L'intégration maghrébine

 

 

 

 

L’effet village

             (...) Comment se déroule la socialisation des personnes d’origine ‘maghrébine’ dans un contexte villageois ? La mise au jour de ses caractéristiques peut-elle modifier le regard souvent porté sur les difficultés d’intégration des ‘Maghrébins’ ?

            Pour mener à bien cette recherche il faut d’abord savoir quand et pourquoi, les pères d’origine ‘maghrébine’, ainsi que leurs familles, sont arrivés dans les villages (partie I).
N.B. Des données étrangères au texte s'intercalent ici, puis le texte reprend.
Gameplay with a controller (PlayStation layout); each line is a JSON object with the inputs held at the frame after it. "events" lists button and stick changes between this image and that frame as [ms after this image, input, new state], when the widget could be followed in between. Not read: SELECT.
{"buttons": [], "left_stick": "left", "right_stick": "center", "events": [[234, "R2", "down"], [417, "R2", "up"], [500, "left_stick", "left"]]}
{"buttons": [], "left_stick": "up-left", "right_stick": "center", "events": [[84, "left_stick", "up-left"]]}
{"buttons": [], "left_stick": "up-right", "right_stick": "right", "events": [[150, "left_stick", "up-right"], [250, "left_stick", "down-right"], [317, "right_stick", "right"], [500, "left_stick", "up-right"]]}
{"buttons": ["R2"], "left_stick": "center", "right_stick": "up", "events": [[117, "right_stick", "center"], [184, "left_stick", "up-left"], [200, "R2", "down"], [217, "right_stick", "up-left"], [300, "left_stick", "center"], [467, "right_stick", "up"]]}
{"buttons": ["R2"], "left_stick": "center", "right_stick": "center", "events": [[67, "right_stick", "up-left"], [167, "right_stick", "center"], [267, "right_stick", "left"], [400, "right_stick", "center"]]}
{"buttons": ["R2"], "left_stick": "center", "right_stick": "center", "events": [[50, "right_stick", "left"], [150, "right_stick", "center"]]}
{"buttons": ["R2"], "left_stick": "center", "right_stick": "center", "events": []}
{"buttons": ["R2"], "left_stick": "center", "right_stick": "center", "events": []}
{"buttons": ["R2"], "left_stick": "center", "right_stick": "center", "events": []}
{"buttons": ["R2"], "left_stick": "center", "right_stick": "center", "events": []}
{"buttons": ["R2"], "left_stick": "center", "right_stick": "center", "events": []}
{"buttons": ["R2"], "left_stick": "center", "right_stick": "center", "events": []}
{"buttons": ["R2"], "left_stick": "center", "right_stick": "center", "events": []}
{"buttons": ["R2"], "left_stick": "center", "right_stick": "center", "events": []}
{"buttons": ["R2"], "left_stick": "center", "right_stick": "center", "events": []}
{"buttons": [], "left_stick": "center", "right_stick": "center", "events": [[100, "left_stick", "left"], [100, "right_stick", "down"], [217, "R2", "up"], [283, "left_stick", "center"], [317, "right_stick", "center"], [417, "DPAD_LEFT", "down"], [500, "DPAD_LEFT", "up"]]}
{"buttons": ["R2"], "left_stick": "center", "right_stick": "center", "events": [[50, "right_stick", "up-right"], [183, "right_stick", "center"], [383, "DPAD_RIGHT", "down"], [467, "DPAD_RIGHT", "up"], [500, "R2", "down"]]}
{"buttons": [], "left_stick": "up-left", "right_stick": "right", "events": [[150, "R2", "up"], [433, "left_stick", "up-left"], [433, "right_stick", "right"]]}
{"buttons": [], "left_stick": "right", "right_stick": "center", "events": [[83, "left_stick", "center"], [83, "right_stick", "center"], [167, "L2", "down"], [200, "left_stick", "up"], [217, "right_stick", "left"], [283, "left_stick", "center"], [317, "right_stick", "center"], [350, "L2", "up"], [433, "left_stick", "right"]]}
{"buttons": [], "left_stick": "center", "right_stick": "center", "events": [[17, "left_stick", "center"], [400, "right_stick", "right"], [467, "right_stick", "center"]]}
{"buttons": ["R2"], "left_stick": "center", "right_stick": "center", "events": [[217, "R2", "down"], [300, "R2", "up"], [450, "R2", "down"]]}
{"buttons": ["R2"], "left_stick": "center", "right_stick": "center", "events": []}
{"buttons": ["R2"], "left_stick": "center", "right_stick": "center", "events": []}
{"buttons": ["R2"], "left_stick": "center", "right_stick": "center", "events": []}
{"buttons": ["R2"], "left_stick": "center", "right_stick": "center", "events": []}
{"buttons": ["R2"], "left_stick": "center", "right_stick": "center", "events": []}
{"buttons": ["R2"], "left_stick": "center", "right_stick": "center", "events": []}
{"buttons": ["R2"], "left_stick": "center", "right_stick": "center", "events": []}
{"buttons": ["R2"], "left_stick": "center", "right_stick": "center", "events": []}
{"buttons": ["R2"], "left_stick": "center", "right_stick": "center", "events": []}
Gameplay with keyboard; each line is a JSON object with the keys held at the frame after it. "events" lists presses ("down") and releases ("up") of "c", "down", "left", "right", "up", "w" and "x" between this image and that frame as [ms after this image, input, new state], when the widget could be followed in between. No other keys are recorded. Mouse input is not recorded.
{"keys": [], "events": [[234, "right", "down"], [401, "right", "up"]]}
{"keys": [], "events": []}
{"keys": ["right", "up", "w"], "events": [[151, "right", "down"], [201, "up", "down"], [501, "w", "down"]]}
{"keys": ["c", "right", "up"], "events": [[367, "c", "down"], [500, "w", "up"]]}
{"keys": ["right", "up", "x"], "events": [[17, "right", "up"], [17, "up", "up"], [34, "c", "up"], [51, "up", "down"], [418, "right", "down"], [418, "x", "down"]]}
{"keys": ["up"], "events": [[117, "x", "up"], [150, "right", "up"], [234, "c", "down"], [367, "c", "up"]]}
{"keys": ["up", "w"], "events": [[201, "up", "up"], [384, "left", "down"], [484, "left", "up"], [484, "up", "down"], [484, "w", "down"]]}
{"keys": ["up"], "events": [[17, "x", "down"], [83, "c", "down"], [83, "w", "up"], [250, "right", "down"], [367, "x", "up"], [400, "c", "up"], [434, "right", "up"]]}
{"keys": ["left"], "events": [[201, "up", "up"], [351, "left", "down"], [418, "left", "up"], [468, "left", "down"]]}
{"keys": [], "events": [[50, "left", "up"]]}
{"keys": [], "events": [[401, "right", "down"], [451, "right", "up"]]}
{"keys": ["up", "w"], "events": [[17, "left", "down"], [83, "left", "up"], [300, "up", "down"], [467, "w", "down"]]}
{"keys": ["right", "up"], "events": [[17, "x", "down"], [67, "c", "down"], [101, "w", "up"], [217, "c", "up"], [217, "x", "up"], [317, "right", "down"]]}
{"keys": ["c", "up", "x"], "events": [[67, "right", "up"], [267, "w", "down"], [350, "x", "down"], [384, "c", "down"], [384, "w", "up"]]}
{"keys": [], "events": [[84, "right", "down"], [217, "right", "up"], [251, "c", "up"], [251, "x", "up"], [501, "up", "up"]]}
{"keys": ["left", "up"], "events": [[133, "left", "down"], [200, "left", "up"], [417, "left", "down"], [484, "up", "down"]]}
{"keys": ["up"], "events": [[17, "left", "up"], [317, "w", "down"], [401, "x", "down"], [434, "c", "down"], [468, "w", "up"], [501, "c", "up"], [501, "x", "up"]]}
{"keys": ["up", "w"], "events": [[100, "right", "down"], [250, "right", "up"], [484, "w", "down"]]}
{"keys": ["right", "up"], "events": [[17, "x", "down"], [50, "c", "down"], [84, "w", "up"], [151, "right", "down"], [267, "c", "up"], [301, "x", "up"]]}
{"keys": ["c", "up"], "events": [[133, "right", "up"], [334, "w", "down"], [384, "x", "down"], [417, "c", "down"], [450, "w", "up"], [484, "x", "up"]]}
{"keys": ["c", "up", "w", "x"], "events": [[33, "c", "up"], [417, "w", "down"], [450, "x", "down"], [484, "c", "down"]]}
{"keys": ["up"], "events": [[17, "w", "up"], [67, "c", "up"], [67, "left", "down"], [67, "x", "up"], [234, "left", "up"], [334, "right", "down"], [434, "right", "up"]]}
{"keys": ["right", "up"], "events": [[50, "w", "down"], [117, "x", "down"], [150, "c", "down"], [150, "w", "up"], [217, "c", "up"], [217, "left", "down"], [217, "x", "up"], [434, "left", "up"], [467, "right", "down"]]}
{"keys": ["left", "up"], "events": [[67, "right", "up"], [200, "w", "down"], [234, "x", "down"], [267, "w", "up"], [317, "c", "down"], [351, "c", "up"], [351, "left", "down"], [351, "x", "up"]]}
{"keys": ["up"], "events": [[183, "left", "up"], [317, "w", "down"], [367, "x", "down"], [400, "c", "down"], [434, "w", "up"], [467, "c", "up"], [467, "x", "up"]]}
On peut alors étudier les relations sociales entre les premiers arrivés et les villageois ce qui, concrètement, revient à examiner l’état des relations sociales dans les villages à faible présence ‘maghrébine’, comme celui où Amel a vécu (II-IV).

            Ces relations évoluent nécessairement au fil du temps. Dans les villages où la présence ‘maghrébine’ se renforce, le changement est très palpable et la question de l’intégration se pose différemment (V-VII).

            Au sujet du mot intégration, la préoccupation ici n’est pas d’en proposer une énième définition, mais plutôt de rendre compte du niveau d’exigence implicite de la part de nombreux ‘Français’ qui l’emploient, ainsi que  des réactions des ‘Maghrébins’ lorsque le mot est prononcé (VIII).

            Le fait de mener des investigations dans le contexte des villages fournit l’occasion de procéder à diverses comparaisons. D’une part la comparaison des conceptions et des pratiques traditionnelles maghrébines au regard de la culture villageoise d’il y a quelques décennies. D’autre part la comparaison de l’arrivée des ‘Maghrébins’ dans les villages avec celle d’autres vagues migratoires. Cela permet de comprendre dans quelle mesure des conceptions et des comportements fréquemment associés aux ‘Maghrébins’ leur sont réellement spécifiques, au point que leur cas est souvent considéré comme radicalement différent de celui des vagues migratoires antérieures. (IX)

                    Enfin, pour une large partie de l’opinion française, un des critères de l’intégration est la mixité dans la formation des couples. On discerne une fissuration dans les principes des parents d’Amel. Il est important de savoir s’il s’agit d’un cas particulier ou d’une évolution plus générale. Tout comme de savoir si d’autres indices de changements sont perceptibles. (X et XI).

 

Caractéristiques de l’enquête

            Le terrain de l’enquête est constitué par les villages du pays nîmois, soit une centaine de villages. Ce terme est entendu au sens de regroupement d’une population de moins de 3000 habitants environ au moment des faits sur lesquels portent les investigations. Seuil en deçà duquel on peut faire l’hypothèse d’un bon niveau d’interconnaissance entre les habitants. À noter que le seuil retenu par l’administration pour désigner les communes pour lesquelles les listes peuvent être panachées à l’occasion des élections municipales est de 3500 habitants.

            L’enquête s’appuie sur le recueil de la parole des gens. Les faits rapportés ainsi que le vocabulaire employé témoignent donc avant tout de leur façon de voir les choses, de leurs représentations. D’où des formulations qui pourront parfois choquer certains lecteurs.

            Ce recueil d’informations a été réalisé en interrogeant des personnes ‘d’origine maghrébine’ mais aussi des gens ‘d’ici’, pour employer des expressions récurrentes, et le principal moteur de l’ouvrage réside dans la confrontation de leurs points de vue.

            Concernant la population dite ‘d’origine maghrébine’, l’enquête a duré quatre années, de 2006 à 2010. Elle a été menée auprès d’environ 200 personnes de tous âges, femmes et hommes, nées au Maroc, en Algérie ou en Tunisie ou ayant un ancêtre connu originaire de cette région du monde. Les entretiens ont généralement duré plusieurs heures, mais certains ont été plus courts (échange de brefs propos avec des jeunes, un soir de fête votive) ou infiniment plus longs. Les conversations avec quelques informateurs particulièrement pertinents se sont poursuivies au moment de la rédaction finale et des dernières vérifications. Ces mêmes informateurs ont aussi facilité l’approche de la population des ‘anciens’ (les chibanis), d’autant que l’assistance d’un traducteur se révélait souvent nécessaire.

            La population ‘harkie’ n’est quasiment pas prise en compte dans cette étude. Elle constitue un cas très particulier qu’il est préférable d’étudier séparément.

            Le nombre de villageois ‘d’ici’ interrogés - membres des ‘vieilles familles’ ou membres de la population d’origine italienne, espagnole ou autres - excède sans doute le millier, du fait de la multitude des entretiens effectués au cours d’enquêtes antérieures.

 

 

Source : L’intégration des Maghrébins dans les villages du Midi, René Domergue,  Autoédition 2011, p.15-17.